> _PROBLEM DESCRIPTION_:
From the records that follow, copy every line that contains the word "thumb".

(Records from a dataset)
———

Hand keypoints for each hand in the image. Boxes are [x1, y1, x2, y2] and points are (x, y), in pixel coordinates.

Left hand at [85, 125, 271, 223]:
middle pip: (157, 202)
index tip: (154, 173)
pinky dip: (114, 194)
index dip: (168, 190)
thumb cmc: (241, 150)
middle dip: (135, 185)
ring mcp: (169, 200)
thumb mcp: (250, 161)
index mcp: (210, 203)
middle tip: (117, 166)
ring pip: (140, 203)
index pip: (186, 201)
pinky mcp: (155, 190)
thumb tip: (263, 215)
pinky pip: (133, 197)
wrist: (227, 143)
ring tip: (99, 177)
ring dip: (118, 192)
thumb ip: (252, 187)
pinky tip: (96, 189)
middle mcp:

———

> _SOLUTION FOR THIS EXERCISE_:
thumb cmc: (241, 150)
thumb mcp: (250, 161)
thumb tip: (263, 215)
thumb ip: (252, 187)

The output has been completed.